EXERCISE GOAL
Retype each line below precisely.

Start of Block

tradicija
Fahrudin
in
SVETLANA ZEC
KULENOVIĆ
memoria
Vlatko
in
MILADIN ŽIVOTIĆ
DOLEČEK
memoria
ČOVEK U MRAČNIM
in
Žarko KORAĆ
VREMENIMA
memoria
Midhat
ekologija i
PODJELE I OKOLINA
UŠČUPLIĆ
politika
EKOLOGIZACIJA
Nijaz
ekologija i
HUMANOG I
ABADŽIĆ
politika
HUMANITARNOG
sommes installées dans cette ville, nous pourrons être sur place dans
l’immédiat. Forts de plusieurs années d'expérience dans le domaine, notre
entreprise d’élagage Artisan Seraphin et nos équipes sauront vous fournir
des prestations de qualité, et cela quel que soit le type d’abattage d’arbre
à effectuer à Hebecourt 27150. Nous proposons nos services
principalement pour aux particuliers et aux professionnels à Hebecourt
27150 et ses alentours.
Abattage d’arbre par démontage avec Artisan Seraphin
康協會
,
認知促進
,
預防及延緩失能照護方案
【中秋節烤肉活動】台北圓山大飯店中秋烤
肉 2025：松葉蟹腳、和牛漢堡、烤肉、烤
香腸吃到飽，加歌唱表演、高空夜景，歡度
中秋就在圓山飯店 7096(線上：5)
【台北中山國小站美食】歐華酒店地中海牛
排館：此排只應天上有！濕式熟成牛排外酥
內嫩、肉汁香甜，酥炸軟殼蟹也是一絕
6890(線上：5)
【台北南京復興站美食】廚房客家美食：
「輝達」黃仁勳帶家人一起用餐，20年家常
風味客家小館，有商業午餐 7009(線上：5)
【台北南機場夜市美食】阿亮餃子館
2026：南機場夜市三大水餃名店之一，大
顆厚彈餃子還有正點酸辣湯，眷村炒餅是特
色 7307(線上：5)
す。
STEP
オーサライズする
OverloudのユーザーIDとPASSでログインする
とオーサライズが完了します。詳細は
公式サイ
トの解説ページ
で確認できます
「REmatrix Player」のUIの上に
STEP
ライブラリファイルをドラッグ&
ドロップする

End of Block

TASK SOLUTION
tradicija
Fahrudin
in
SVETLANA ZEC
KULENOVIĆ
memoria
Vlatko
in
MILADIN ŽIVOTIĆ
DOLEČEK
memoria
ČOVEK U MRAČNIM
in
Žarko KORAĆ
VREMENIMA
memoria
Midhat
ekologija i
PODJELE I OKOLINA
UŠČUPLIĆ
politika
EKOLOGIZACIJA
Nijaz
ekologija i
HUMANOG I
ABADŽIĆ
politika
HUMANITARNOG
sommes installées dans cette ville, nous pourrons être sur place dans
l’immédiat. Forts de plusieurs années d'expérience dans le domaine, notre
entreprise d’élagage Artisan Seraphin et nos équipes sauront vous fournir
des prestations de qualité, et cela quel que soit le type d’abattage d’arbre
à effectuer à Hebecourt 27150. Nous proposons nos services
principalement pour aux particuliers et aux professionnels à Hebecourt
27150 et ses alentours.
Abattage d’arbre par démontage avec Artisan Seraphin
康協會
,
認知促進
,
預防及延緩失能照護方案
【中秋節烤肉活動】台北圓山大飯店中秋烤
肉 2025：松葉蟹腳、和牛漢堡、烤肉、烤
香腸吃到飽，加歌唱表演、高空夜景，歡度
中秋就在圓山飯店 7096(線上：5)
【台北中山國小站美食】歐華酒店地中海牛
排館：此排只應天上有！濕式熟成牛排外酥
內嫩、肉汁香甜，酥炸軟殼蟹也是一絕
6890(線上：5)
【台北南京復興站美食】廚房客家美食：
「輝達」黃仁勳帶家人一起用餐，20年家常
風味客家小館，有商業午餐 7009(線上：5)
【台北南機場夜市美食】阿亮餃子館
2026：南機場夜市三大水餃名店之一，大
顆厚彈餃子還有正點酸辣湯，眷村炒餅是特
色 7307(線上：5)
す。
STEP
オーサライズする
OverloudのユーザーIDとPASSでログインする
とオーサライズが完了します。詳細は
公式サイ
トの解説ページ
で確認できます
「REmatrix Player」のUIの上に
STEP
ライブラリファイルをドラッグ&
ドロップする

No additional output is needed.